Je suis totalement favorable à la séparation du parquet et du siège, comme certains magistrats d'ailleurs – le président de la cour d'assises de Paris Dominique Coujard disait que c'est le seul sport dans lequel un des arbitres, le président, porte le même maillot que l'un des joueurs, l'avocat général. Mais je n'aurai pas le temps de mener cette réforme.

Vous savez que l'on suit – c'est une pratique – le Conseil supérieur de la magistrature dans ses avis sur la nomination des parquetiers. Afin de rassurer pleinement les magistrats, je souhaite que cela soit inscrit dans le marbre de la Constitution. Il y a eu dans le passé certaines entorses qui seraient ainsi évitées.

Ce n'est pas parce qu'un gamin commet un acte grave qu'il n'est plus un gamin. L'ordonnance du 2 février 1945 vise à préserver l'enfance. Cela ne veut pas dire s'interdire de sanctionner, mais je sais ce que sont les jeunes de treize ans. Je suis un père de famille. Dire qu'ils raisonnent comme des adultes est faux. Je suis tout à fait d'accord pour aller dans le sens humaniste – et non laxiste – que vous préconisez, madame Louis. Je n'entends pas revenir sur le travail réalisé. J'ajoute que la question est laissée à l'appréciation du juge dans certaines hypothèses – rien n'est automatique.

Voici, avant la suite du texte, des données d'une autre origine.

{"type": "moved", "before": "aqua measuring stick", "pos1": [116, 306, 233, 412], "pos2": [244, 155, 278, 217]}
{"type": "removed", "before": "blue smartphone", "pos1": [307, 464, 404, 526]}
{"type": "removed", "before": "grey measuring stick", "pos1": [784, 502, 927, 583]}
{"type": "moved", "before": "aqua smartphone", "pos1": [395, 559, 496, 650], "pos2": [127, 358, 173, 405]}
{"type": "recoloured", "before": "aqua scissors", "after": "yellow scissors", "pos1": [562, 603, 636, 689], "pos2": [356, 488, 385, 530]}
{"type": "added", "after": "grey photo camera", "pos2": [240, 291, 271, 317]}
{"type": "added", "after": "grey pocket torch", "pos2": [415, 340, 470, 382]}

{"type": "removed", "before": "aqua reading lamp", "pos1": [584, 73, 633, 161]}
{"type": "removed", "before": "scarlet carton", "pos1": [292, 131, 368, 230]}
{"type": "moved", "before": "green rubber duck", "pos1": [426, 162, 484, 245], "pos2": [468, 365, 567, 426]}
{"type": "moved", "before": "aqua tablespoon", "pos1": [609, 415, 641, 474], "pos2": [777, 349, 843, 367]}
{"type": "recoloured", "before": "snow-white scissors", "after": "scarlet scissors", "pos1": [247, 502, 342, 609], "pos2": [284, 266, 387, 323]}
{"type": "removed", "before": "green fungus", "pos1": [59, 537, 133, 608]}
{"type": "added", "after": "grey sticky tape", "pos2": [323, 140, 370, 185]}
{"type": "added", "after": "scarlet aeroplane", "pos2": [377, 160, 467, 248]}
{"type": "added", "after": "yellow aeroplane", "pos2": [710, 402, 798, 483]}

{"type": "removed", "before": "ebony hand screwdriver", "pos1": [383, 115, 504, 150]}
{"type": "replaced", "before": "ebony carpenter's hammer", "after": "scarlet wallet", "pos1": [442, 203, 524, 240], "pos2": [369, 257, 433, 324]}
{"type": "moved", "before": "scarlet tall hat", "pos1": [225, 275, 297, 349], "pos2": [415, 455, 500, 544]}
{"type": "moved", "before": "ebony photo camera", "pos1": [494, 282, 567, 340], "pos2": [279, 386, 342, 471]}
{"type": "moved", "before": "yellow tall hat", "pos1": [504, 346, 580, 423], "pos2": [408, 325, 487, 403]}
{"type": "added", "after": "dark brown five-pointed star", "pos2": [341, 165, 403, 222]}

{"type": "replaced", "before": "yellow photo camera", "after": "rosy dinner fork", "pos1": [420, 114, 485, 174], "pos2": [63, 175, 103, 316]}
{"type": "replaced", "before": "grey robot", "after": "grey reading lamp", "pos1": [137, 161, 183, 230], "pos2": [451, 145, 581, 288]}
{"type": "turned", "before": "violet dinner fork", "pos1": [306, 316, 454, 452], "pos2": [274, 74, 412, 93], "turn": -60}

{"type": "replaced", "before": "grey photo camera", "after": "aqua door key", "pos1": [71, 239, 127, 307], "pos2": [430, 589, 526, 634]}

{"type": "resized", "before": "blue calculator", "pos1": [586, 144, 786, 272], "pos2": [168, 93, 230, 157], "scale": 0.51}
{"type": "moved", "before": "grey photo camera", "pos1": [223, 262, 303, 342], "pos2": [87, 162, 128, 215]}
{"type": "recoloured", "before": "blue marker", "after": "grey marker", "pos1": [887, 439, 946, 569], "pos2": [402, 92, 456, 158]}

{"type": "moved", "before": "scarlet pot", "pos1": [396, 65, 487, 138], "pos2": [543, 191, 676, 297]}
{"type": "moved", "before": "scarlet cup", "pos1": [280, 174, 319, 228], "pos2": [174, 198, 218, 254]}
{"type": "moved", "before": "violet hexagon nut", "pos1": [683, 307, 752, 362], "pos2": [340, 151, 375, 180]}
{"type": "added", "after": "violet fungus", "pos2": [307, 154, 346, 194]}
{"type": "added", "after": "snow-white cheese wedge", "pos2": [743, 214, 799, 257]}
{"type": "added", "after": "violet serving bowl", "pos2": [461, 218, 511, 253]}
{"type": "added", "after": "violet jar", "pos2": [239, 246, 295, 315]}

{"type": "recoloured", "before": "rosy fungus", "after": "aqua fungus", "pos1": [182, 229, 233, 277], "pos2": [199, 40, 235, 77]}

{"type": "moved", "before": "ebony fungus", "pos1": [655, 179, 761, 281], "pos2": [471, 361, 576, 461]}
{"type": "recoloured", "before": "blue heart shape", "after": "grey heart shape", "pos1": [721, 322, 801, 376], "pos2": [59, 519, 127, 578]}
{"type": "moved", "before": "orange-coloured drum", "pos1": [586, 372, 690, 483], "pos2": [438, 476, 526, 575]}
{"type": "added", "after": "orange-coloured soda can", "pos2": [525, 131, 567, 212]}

Monsieur Diard, les juges ont estimé, en toute indépendance, que la peine prononcée dans l'affaire que vous avez citée était celle qui était méritée. Attendez-vous des magistrats et du garde des Sceaux qu'ils aient le don de clairvoyance et la capacité d'endiguer les velléités de nouvelles infractions ? La sécurité absolue serait l'enfermement à vie de tout le monde. Le juge doit tenir compte de la gravité des faits et de la personnalité du prévenu. Nous sommes tous extrêmement touchés par le cas que vous avez évoqué, mais était-ce prévisible ? Par ailleurs, on ne peut pas éviter que les uns contaminent les autres en prison. On pourrait même dire que c'est parfois l'école du crime. Ce n'est pas par l'exploitation émotionnelle, compassionnelle, que l'on aboutira à une justice pénale efficace, qui ne s'inscrit pas dans l'excès.